PROVIDED RECORDS.

==============================

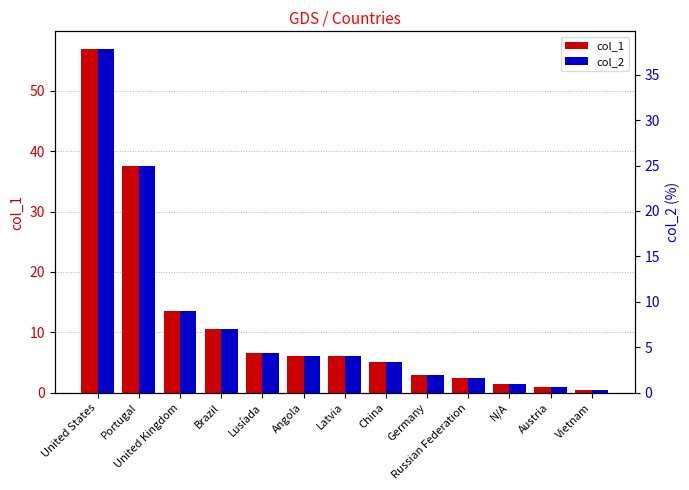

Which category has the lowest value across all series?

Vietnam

==============================

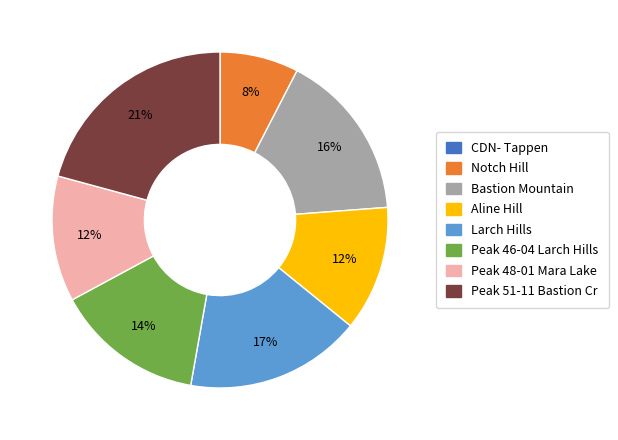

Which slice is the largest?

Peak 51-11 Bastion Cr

==============================

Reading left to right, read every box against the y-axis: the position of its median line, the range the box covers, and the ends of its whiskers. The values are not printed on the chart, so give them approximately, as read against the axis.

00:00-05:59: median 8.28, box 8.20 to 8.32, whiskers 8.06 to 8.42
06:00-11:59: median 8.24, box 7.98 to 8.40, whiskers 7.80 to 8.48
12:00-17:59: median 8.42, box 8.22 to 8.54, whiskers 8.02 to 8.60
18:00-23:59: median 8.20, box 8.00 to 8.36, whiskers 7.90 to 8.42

==============================

ABOUT THIS EXERCISE.
Revise everything from the line containing "00:00-05:59: median 8.28, box" down to the line containing "18:00-23:59: median 8.20, box", replacing each "median" with "middle value" and leaving all else unchanged. Return only those lines.

RESPONSE.
00:00-05:59: middle value 8.28, box 8.20 to 8.32, whiskers 8.06 to 8.42
06:00-11:59: middle value 8.24, box 7.98 to 8.40, whiskers 7.80 to 8.48
12:00-17:59: middle value 8.42, box 8.22 to 8.54, whiskers 8.02 to 8.60
18:00-23:59: middle value 8.20, box 8.00 to 8.36, whiskers 7.90 to 8.42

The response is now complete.